Tony Bartelme’s previous reports in 2024 dove deep into the F-35’s history and pros and cons, while exploring the vacuum of information. Charles “Tre” Del Pizzo’s decision to tell his story answers many of those questions. He agreed to do so because he saw it as a chance to thank responders who searched for the plane, the family and medical providers who helped him, and his hope that lessons could be learned to help future Marines.

To corroborate his story and other aspects of military investigation procedures, The Post and Courier interviewed a half-dozen military aviators, most of whom requested anonymity. The newspaper also interviewed F-35 experts, both critics and supporters. The newspaper obtained more than 700 pages of heavily redacted documents about the incident from the Defense Department and local law enforcement agencies.

Del Pizzo provided documentation of his military record and fitness reports for our review. Bartelme and Robert Scheer traveled to Washington, D.C.
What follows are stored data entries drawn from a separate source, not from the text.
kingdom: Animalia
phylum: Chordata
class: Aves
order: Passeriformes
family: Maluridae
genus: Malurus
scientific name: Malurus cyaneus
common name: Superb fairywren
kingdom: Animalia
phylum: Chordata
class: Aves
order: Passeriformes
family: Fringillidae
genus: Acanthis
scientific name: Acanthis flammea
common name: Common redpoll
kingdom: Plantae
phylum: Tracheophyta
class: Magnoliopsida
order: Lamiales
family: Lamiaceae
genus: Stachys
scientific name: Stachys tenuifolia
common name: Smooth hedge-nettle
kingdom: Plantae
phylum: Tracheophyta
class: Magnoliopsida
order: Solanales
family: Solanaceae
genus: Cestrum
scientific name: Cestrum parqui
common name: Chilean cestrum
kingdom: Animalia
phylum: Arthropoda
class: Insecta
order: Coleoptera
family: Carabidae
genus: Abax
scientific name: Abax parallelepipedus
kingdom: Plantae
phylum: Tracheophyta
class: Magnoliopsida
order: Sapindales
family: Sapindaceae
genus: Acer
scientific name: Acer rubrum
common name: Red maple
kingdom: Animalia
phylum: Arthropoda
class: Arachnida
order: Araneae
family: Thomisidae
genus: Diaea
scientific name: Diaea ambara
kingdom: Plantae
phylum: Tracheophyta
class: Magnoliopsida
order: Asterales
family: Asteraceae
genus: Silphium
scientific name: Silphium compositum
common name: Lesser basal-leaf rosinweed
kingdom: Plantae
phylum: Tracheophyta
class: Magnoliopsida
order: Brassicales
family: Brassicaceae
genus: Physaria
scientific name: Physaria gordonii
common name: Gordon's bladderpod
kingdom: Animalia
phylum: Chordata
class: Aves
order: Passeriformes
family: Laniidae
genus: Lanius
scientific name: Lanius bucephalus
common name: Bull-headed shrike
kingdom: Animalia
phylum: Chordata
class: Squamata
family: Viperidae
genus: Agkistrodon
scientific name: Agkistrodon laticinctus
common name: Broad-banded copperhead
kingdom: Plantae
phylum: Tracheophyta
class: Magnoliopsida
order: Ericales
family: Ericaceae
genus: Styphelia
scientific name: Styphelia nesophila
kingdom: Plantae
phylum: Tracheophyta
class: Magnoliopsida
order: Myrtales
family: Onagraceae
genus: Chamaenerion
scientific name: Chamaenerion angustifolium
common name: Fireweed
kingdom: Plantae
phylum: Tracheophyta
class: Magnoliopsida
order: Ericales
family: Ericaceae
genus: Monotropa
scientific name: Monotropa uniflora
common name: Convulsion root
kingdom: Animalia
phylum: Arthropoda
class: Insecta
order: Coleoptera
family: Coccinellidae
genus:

, for in-person interviews. Funding for the project was supported by the newspaper’s nonprofit Public Service and Investigative Fund. Col.

Charles "Tre" Del Pizzo, Saturday, March 8, 2025, shows a reporter some data on his computer at home near Washington D.C. The recently-retired USMC colonel, who ejected from an F-35B fighter jet over North Charleston in 2023, has grown frustrated with seemingly-conflicting messaging that found him not at-fault in the mishap.